A welfare worker, who specializes in helping the aged get medical care, echoed the undertaker’s feelings. “Medicaid is good,” he said, “but once they fill out the application, the family forgets about the old folks. These persons need more than just medicine; they need to know their families still care. So Mom or Pop makes you mad or sad when you visit? So what? At least you get to go home, and that visit means so much to them. I know these patients have sons and daughters. But I’m the only visitor some of these old persons have.” But the lonely are not only in convalescent hospitals, unable to drive because of failing eyesight, far from a bus line, they vegetate in apartments or homes. The family is too busy to call or visit until the “final act” and the realization that “I could have--.”

The husband hadn’t talked to his wife in two months because of an argument that seems trivial now. Irma had not seen her mother in four months, though she lives 10 miles away. Dora lived too far away to visit but now realizes she could have answered her mother’s letters. Ellen’s tears of grief are not as bitter as the tear of guilt, for she had respect for the living. Though this story happened in a small town, it is repeated in every city, in every state. For death is the only visitor who is never too busy to call!

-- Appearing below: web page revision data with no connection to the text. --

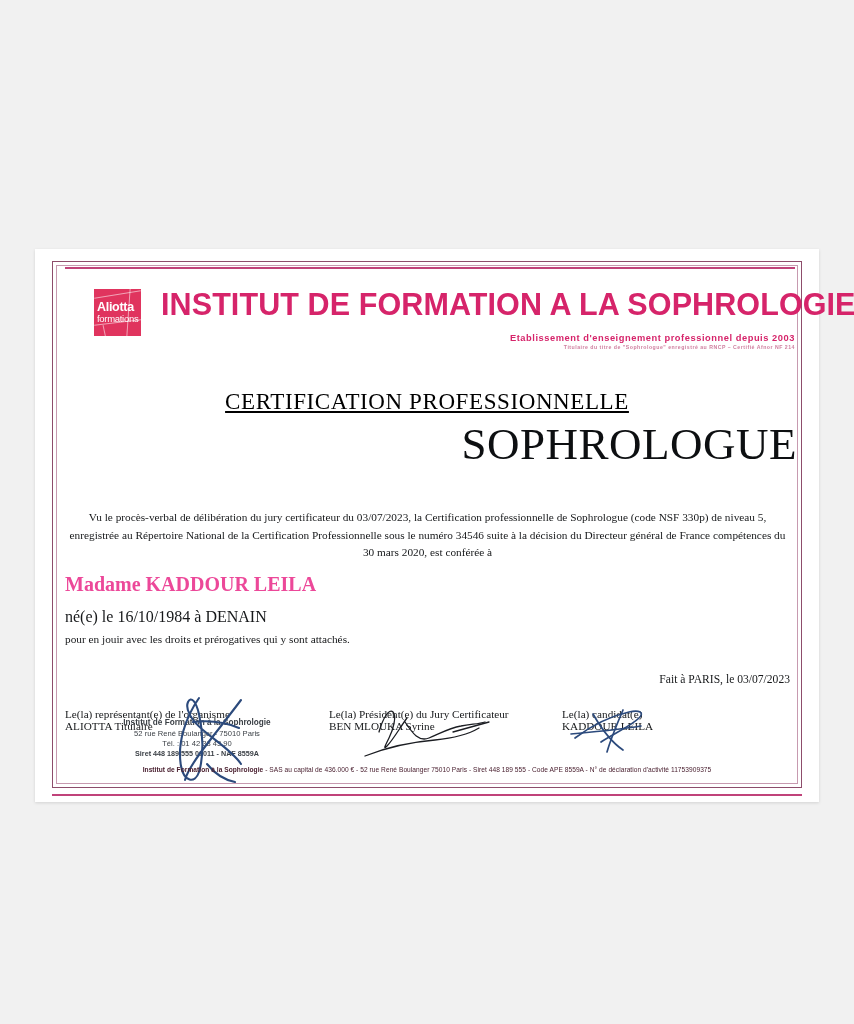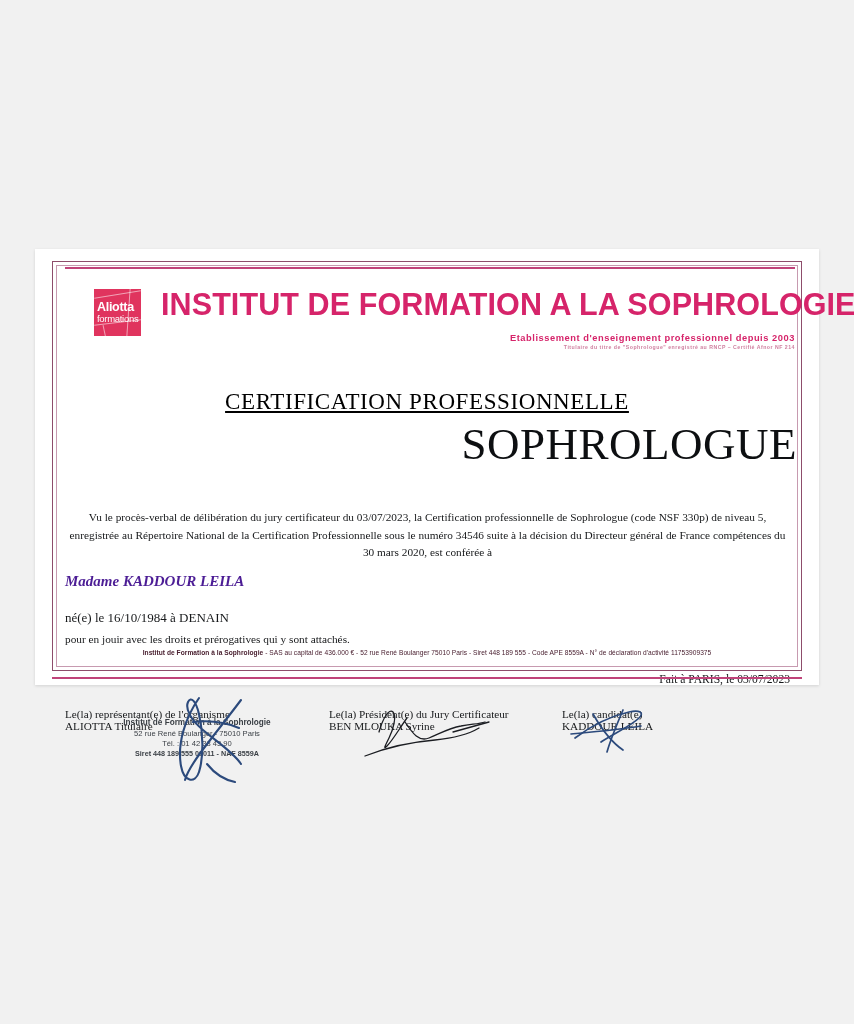--- a/index.html
+++ b/index.html
@@ -28,7 +28,7 @@
     left: 35px;
     top: 249px;
     width: 784px;
-    height: 436px;
+    height: 553px;
     background: #ffffff;
     box-shadow: 0 1px 3px rgba(0,0,0,0.13);
   }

A story that seems to bring it home to me is of two foster sons. They were taken in over 30 years ago and cared for as natural sons. Then, police say, Walter and Earl Scott repaid their foster parents by extorting the couple’s life savings—over $55,000—in the last two years of there foster parent’s life. The plot came to light, authorities said, when a suspicious bank employee notified police after the savings account of the elderly Bronx, N.Y., couple was all but drained. Police nabbed Walter, 37, and Earl, 36, at the home they still shared with the foster parents, aged 82 and 81.

The Scotts, biological brothers, used “physical intimidation” to force the retired couple to make huge withdrawals from the bank. “Sometimes, they took the father to the bank and forced him to sign withdrawal slips,” the police sergeant said. Other times, they went on their own, signing his name.” Police said the brothers were 5 and 6 when they originally were taken into the home.

They were tremendously blessed, yet they were un-thankful for the kindness. How many of us have been truly blessed, but constantly complain about a number of things, some real and some imagine.

Working in his office in Minneapolis, Jess Lair, 35, collapsed with a heart attack. He had been driving for success—and succeeding—in a job he hated. While in the hospital, the stricken executive reviewed his life and decided, “From now on I am never again going to do something that I don’t deeply believe in.”

Mr. Lair and his family shifted to simple living. He enrolled in graduate school and earned a PhD in psychology. Then the Lairs moved to Montana, where he found a teaching job at the state university. For his students, Jess Lair wrote the story of how his life was turned around. He called his book, “I Ain’t Much Baby—But I’m All I’ve Got.” It became a bestseller! He said in his book, some of his happiest days were going fishing with his son. They did not always catch fish, but they always caught love.

Don’t put off acts of love until it’s too late. It is my prayer you will be guided into a life of Thankfulness and a life that has avoided regrets. Let’s change Thanksgiving once a year into Thanks- Living all year long.